There are two ways that an individual can qualify for the FEIE:
- The Physical Presence test requires that the individual has spent 330 out of the previous 365-day period outside of the US (this is not limited to Costa Rica).
- The Bona Fide Resident test requires that an individual demonstrate that they have legal residency in a foreign country.
It’s important to note that Social Security income is not considered as foreign earned income for this exclusion.
Foreign Housing Deduction for U.S. Expats in Panama
U.S. expatriates who claim the Foreign Earned Income Exclusion (FEIE) and find their income exceeding the established FEIE threshold have the opportunity to apply for the Foreign Housing Deduction or Exclusion.
This exclusion or deduction can cover expenses such as rent, parking, furniture rental, utilities, and more. In the tax year 2023, American expats have the potential to exclude or deduct up to $19,200 in eligible expenses, providing a valuable opportunity for tax savings.

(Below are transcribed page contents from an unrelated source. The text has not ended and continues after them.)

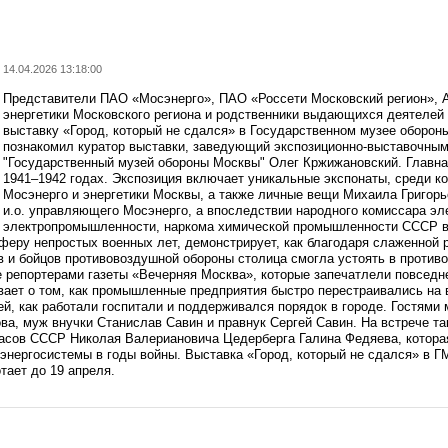
14.04.2026 13:18:00
Представители ПАО «Мосэнерго», ПАО «Россети Московский регион», 
энергетики Московского региона и родственники выдающихся деятелей
выставку «Город, который не сдался» в Государственном музее оборон
познакомил куратор выставки, заведующий экспозиционно-выставочным
"Государственный музей обороны Москвы" Олег Кржижановский. Главна
1941–1942 годах. Экспозиция включает уникальные экспонаты, среди 
Мосэнерго и энергетики Москвы, а также личные вещи Михаила Григорь
и.о. управляющего Мосэнерго, а впоследствии народного комиссара эл
электропромышленности, наркома химической промышленности СССР в
феру непростых военных лет, демонстрирует, как благодаря слаженной р
 и бойцов противовоздушной обороны столица смогла устоять в противо
 репортерами газеты «Вечерняя Москва», которые запечатлели повседн
вает о том, как промышленные предприятия быстро перестраивались на
й, как работали госпитали и поддерживался порядок в городе. Гостями 
ва, муж внучки Станислав Савин и правнук Сергей Савин. На встрече т
пасов СССР Николая Валериановича Цедерберга Галина Федяева, котор
 энергосистемы в годы войны. Выставка «Город, который не сдался» в 
тает до 19 апреля.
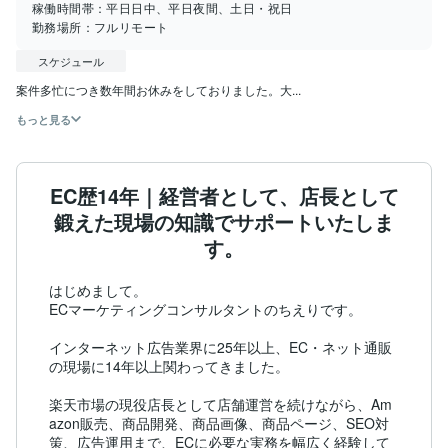
稼働時間帯：
平日日中、平日夜間、土日・祝日
勤務場所：
フルリモート
スケジュール
案件多忙につき数年間お休みをしておりました。大...
もっと見る
EC歴14年｜経営者として、店長として
鍛えた現場の知識でサポートいたしま
す。
はじめまして。

ECマーケティングコンサルタントのちえりです。

インターネット広告業界に25年以上、EC・ネット通販
の現場に14年以上関わってきました。

楽天市場の現役店長として店舗運営を続けながら、Am
azon販売、商品開発、商品画像、商品ページ、SEO対
策、広告運用まで、ECに必要な実務を幅広く経験して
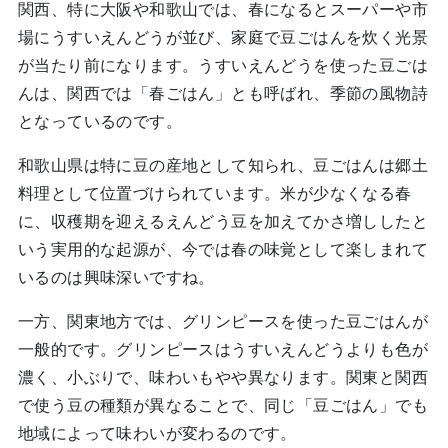
関西、特に大阪や和歌山では、春になるとスーパーや市
場にうすいえんどうが並び、家庭で豆ごはんを炊く光景
が当たり前になります。うすいえんどうを使った豆ごは
んは、関西では「春ごはん」とも呼ばれ、季節の風物詩
となっているのです。
和歌山県は特に豆の産地として知られ、豆ごはんは郷土
料理として位置づけられています。米が少なくなる春
に、収穫期を迎えるえんどう豆を加えてかさ増ししたと
いう実用的な起源が、今では春の味覚として楽しまれて
いるのは興味深いですね。
一方、関東地方では、グリンピースを使った豆ごはんが
一般的です。グリンピースはうすいえんどうよりも色が
濃く、小ぶりで、味わいもやや異なります。関東と関西
で使う豆の種類が異なることで、同じ「豆ごはん」でも
地域によって味わいが変わるのです。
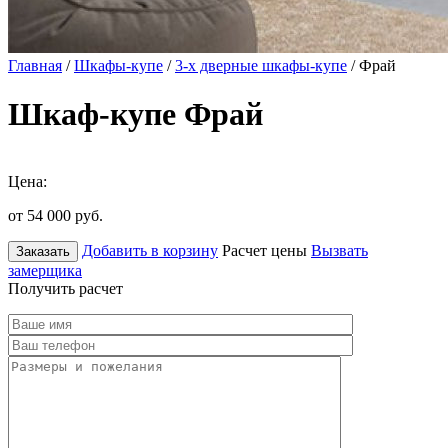
Главная
/
Шкафы-купе
/
3-х дверные шкафы-купе
/ Фрай
Шкаф-купе Фрай
Цена:
от 54 000
руб.
Добавить в корзину
Расчет цены
Вызвать
Заказать
замерщика
Получить расчет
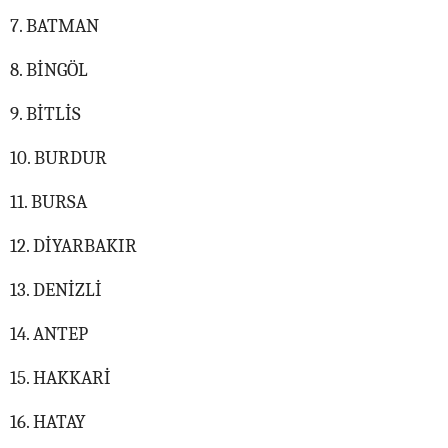
7. BATMAN
8. BİNGÖL
9. BİTLİS
10. BURDUR
11. BURSA
12. DİYARBAKIR
13. DENİZLİ
14. ANTEP
15. HAKKARİ
16. HATAY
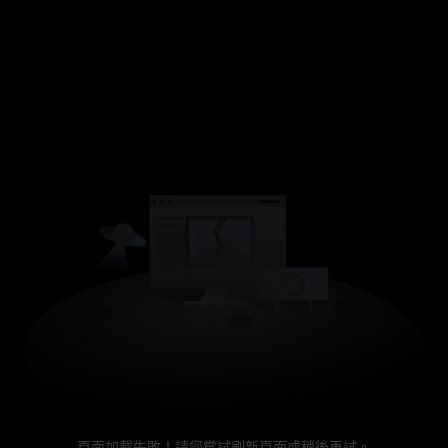
頁面加載失敗！請您嘗試刷新頁面或稍後再試。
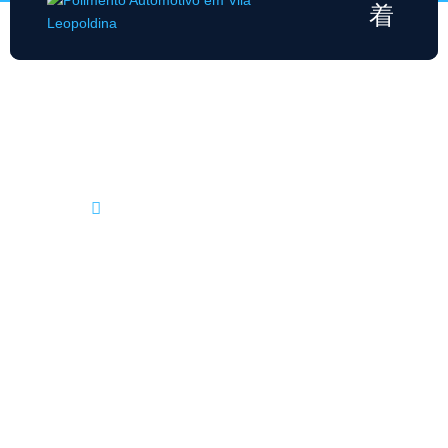
Polimento Automotivo em Vila Leopoldina
Home
Polimento Automotivo em Vila Leopoldina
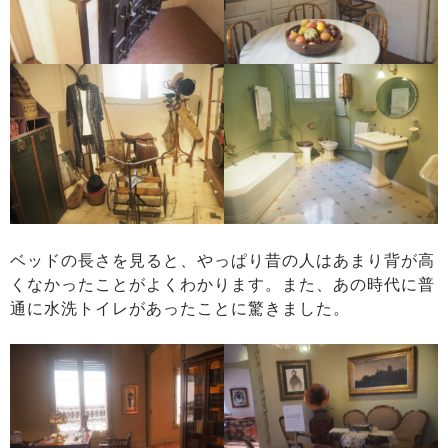
ベッドの長さを見ると、やっぱり昔の人はあまり背が高
くなかったことがよくわかります。また、あの時代に普
通に水洗トイレがあったことに驚きました。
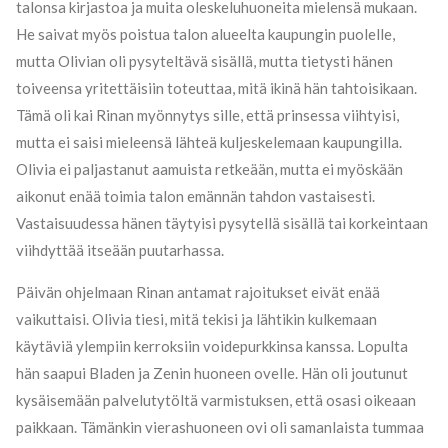
talonsa kirjastoa ja muita oleskeluhuoneita mielensä mukaan.
He saivat myös poistua talon alueelta kaupungin puolelle,
mutta Olivian oli pysyteltävä sisällä, mutta tietysti hänen
toiveensa yritettäisiin toteuttaa, mitä ikinä hän tahtoisikaan.
Tämä oli kai Rinan myönnytys sille, että prinsessa viihtyisi,
mutta ei saisi mieleensä lähteä kuljeskelemaan kaupungilla.
Olivia ei paljastanut aamuista retkeään, mutta ei myöskään
aikonut enää toimia talon emännän tahdon vastaisesti.
Vastaisuudessa hänen täytyisi pysytellä sisällä tai korkeintaan
viihdyttää itseään puutarhassa.
Päivän ohjelmaan Rinan antamat rajoitukset eivät enää
vaikuttaisi. Olivia tiesi, mitä tekisi ja lähtikin kulkemaan
käytäviä ylempiin kerroksiin voidepurkkinsa kanssa. Lopulta
hän saapui Bladen ja Zenin huoneen ovelle. Hän oli joutunut
kysäisemään palvelutytöltä varmistuksen, että osasi oikeaan
paikkaan. Tämänkin vierashuoneen ovi oli samanlaista tummaa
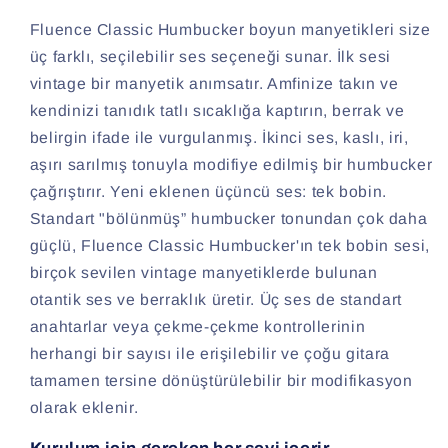
Fluence Classic Humbucker boyun manyetikleri size
üç farklı, seçilebilir ses seçeneği sunar. İlk sesi
vintage bir manyetik anımsatır. Amfinize takın ve
kendinizi tanıdık tatlı sıcaklığa kaptırın, berrak ve
belirgin ifade ile vurgulanmış. İkinci ses, kaslı, iri,
aşırı sarılmış tonuyla modifiye edilmiş bir humbucker
çağrıştırır. Yeni eklenen üçüncü ses: tek bobin.
Standart "bölünmüş” humbucker tonundan çok daha
güçlü, Fluence Classic Humbucker'ın tek bobin sesi,
birçok sevilen vintage manyetiklerde bulunan
otantik ses ve berraklık üretir. Üç ses de standart
anahtarlar veya çekme-çekme kontrollerinin
herhangi bir sayısı ile erişilebilir ve çoğu gitara
tamamen tersine dönüştürülebilir bir modifikasyon
olarak eklenir.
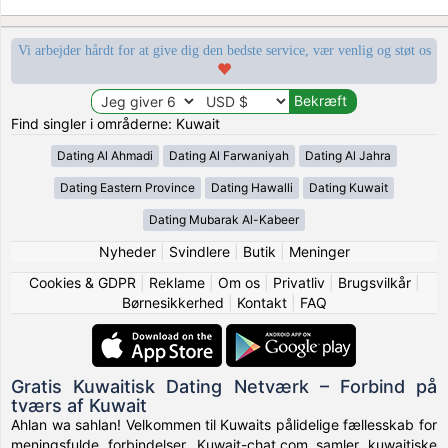
Vi arbejder hårdt for at give dig den bedste service, vær venlig og støt os
Find singler i områderne: Kuwait
Dating Al Ahmadi
Dating Al Farwaniyah
Dating Al Jahra
Dating Eastern Province
Dating Hawalli
Dating Kuwait
Dating Mubarak Al-Kabeer
Nyheder
|
Svindlere
|
Butik
|
Meninger
Cookies & GDPR
|
Reklame
|
Om os
|
Privatliv
|
Brugsvilkår
|
Børnesikkerhed
|
Kontakt
|
FAQ
Gratis Kuwaitisk Dating Netværk – Forbind på
tværs af Kuwait
Ahlan wa sahlan! Velkommen til Kuwaits pålidelige fællesskab for
meningsfulde forbindelser. Kuwait-chat.com samler kuwaitiske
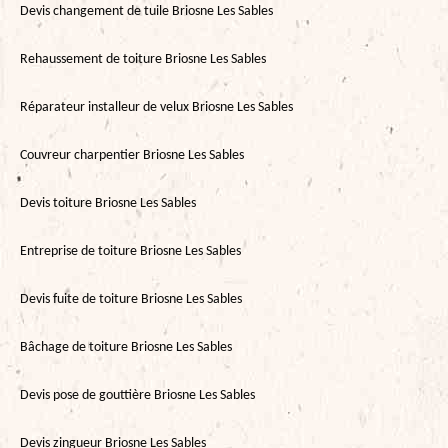
Devis changement de tuile Briosne Les Sables
Rehaussement de toiture Briosne Les Sables
Réparateur installeur de velux Briosne Les Sables
Couvreur charpentier Briosne Les Sables
Devis toiture Briosne Les Sables
Entreprise de toiture Briosne Les Sables
Devis fuite de toiture Briosne Les Sables
Bâchage de toiture Briosne Les Sables
Devis pose de gouttière Briosne Les Sables
Devis zingueur Briosne Les Sables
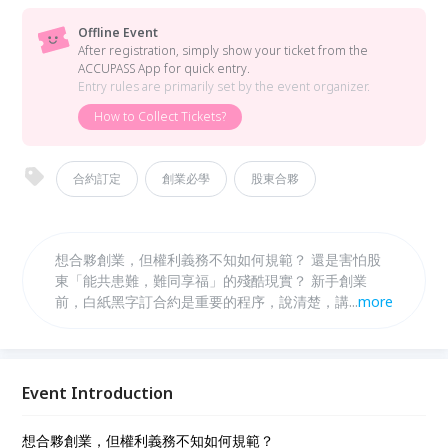
Offline Event
After registration, simply show your ticket from the
ACCUPASS App for quick entry.
Entry rules are primarily set by the event organizer.
How to Collect Tickets?
合約訂定
創業必學
股東合夥
想合夥創業，但權利義務不知如何規範？ 還是害怕股
東「能共患難，難同享福」的殘酷現實？ 新手創業
前，白紙黑字訂合約是重要的程序，說清楚，講明白，
...
more
避免創業合夥不歡而散!!!
Event Introduction
想合夥創業，但權利義務不知如何規範？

Foreign Tax Credit for U.S. Expats in Panama
The Foreign tax credit system allows you to offset taxes you paid in Portugal for your US expat taxes (or vice versa) dollar for dollar. Note that you can’t use the credit on income that has already been excluded by the Foreign Earned Income Exclusion.
Additional Tax Reporting Requirements for U.S. Expats in Panama
Depending on your financial holdings in Portugal, you may have additional reporting requirements.
FBAR Reporting: U.S. citizens with foreign bank accounts exceeding a cumulative value of $10,000 at any point during the year are required to file an FBAR (Report of Foreign Bank and Financial Accounts).
Form 8938 (FATCA): Expats with foreign accounts and assets, including stocks, bonds, real estate, and insurance, must file Form 8938 (Foreign Account Tax Compliance Act). For single filers, the threshold is assets worth $200,000 at the end of the year or combined assets exceeding $300,000 at any time during the year. For couples, the limits are $400,000 on the last day of the year or combined assets over $600,000 at any time during the year.
Penalties for foregoing these additional filings can be steep, so it makes sense to consult with a tax expert if you think you might need to file in the upcoming year.